=== Passage ===

The former president's highest priority is always himself, never the country.

Donald Trump drives a golf cart during the pro-am tournament ahead of the LIV Golf Invitational Series event at Trump National Golf Club Bedminster in Bedminster, New Jersey, on August 10, 2023. (Photo by Timothy A. Clary/AFP/Getty Images)

Donald Trump is a funny kind of patriot. 

He loves America—except for the cities, the people who live in the cities, about half of the states, the universities, professional sports leagues, Hollywood, Silicon Valley, Wall Street, the legal system, immigrants, the culture. He thinks the Capitol Police are murderers and that the FBI is a gestapo, that the government is an illegitimate junta maintained through election fraud, that the January 6 rioters are political prisoners, that the nation is a ruin, that it is “failed.” And when it fell to him to explain to Tuesday’s debate audience why he should be president, he spent most of his time repeating the praise of Hungarian autocrat Viktor Orbán.

Trump’s enemies are all Americans, his friends are all foreign dictators, and his money lives in Dubai and Indonesia. Some nationalist. 

Trump lives in a very strange little bubble: His world is Palm Beach, a handful of golf courses and hotels, and Fox News. The smallness of his frame of reference is a problem for him: Trump’s remarks about the 2017 fiasco in Charlottesville really are routinely misrepresented, and he is right to try to correct the record, but going on ABC and insisting that the story had been “debunked” by “Jesse”—and expecting the ABC debate audience to know that he meant Jesse Watters of Fox News—is just one example of Trump’s inability to speak to any constituency beyond the one he already has: the constituency that is holding him hostage.

=== Available data ===

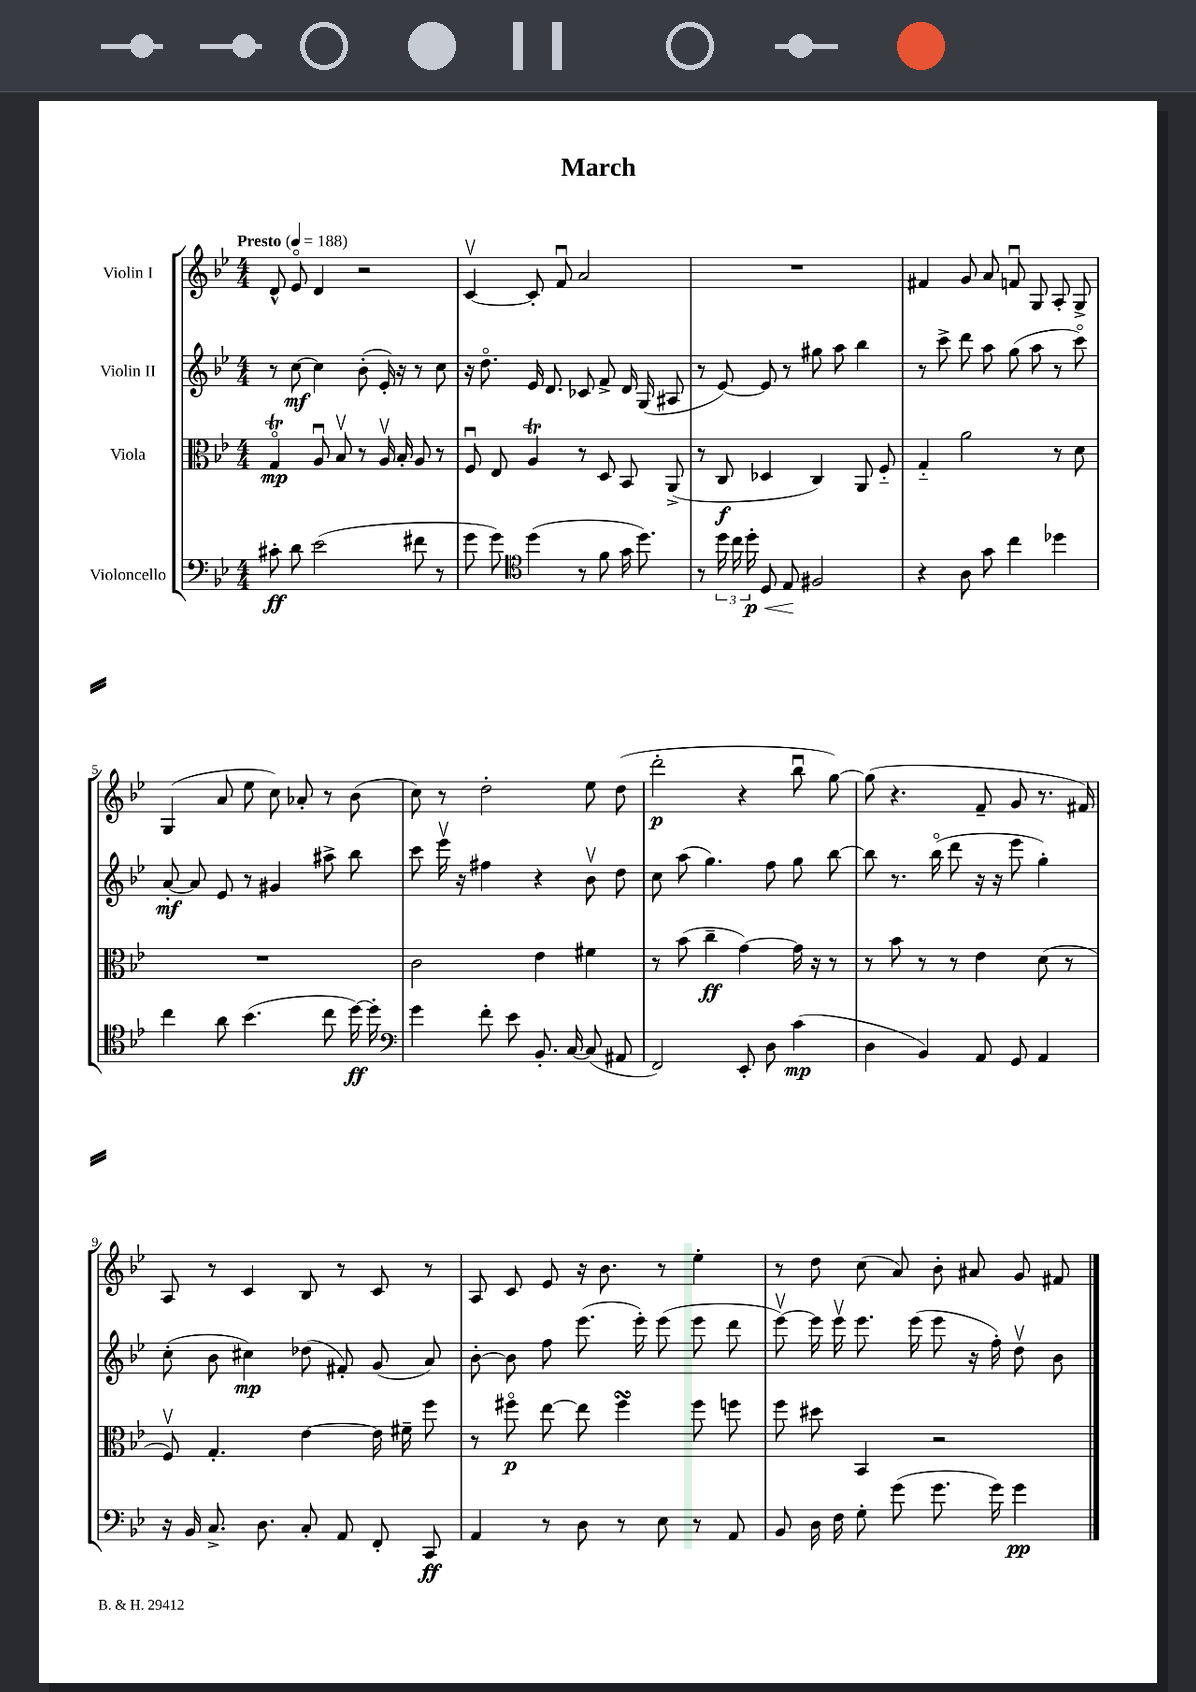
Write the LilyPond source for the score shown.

===

◆ Exercise task
Can you carry on the piece on Trump's patriotism from its last sentence? The listing has no connection to the piece on Trump's patriotism.

◆ Written answer
Presidential politics in September is about addition, not division or subtraction, and Trump did not add to his coalition on debate night. He doesn’t know how. Trump’s hardcore supporters are a big enough group to carry him through the Republican primary, which is dominated by a tiny number of extreme and unrepresentative partisans, but they are not a large enough group to carry him to victory on Election Day. Still, they demand constant entertainment and servicing—and Trump is too afraid of them to do anything else. 

Trump has proven over and over that his rump of right-wing rage monkeys cannot deliver at the polls, not only in the 2020 presidential election he lost to Joe Biden but also in the 2018 midterms (in which Republicans lost not only the House but also seven governorships, more than 350 state legislative seats, and control of six state legislative chambers) and the Senate-race fiasco in Georgia in 2020-21, in which both Republican senators got tossed out on their ears, with Trump actively sabotaging voter-turnout efforts and turning control of the Senate over to the Democrats, and, specifically, to tiebreaking Vice President Kamala Harris, who made the most of the opportunity.

Trump’s vision of America as a failed and corrupt society has deep roots in radical populism and its right-wing variants. For white-power cranks such as David Eden Lane (whose “14 Words” pledge retains currency in corners of Trump’s world), loyalty to the United States is treason to the higher cause, in his case white nationalism: “Our race is our nation,” was his slogan. Trump is not that kind of a racist (he is a barstool bigot without the excuse of alcohol) but his brand of anti-Americanism runs parallel to that of white nationalists such as David Duke and Nick Fuentes (a neo-Nazi whom Trump was courting as recently as 2022) in that it holds that America cannot be a good or decent country if the wrong kind of people—especially dusky-hued ones such as Kamala Harris—hold political power.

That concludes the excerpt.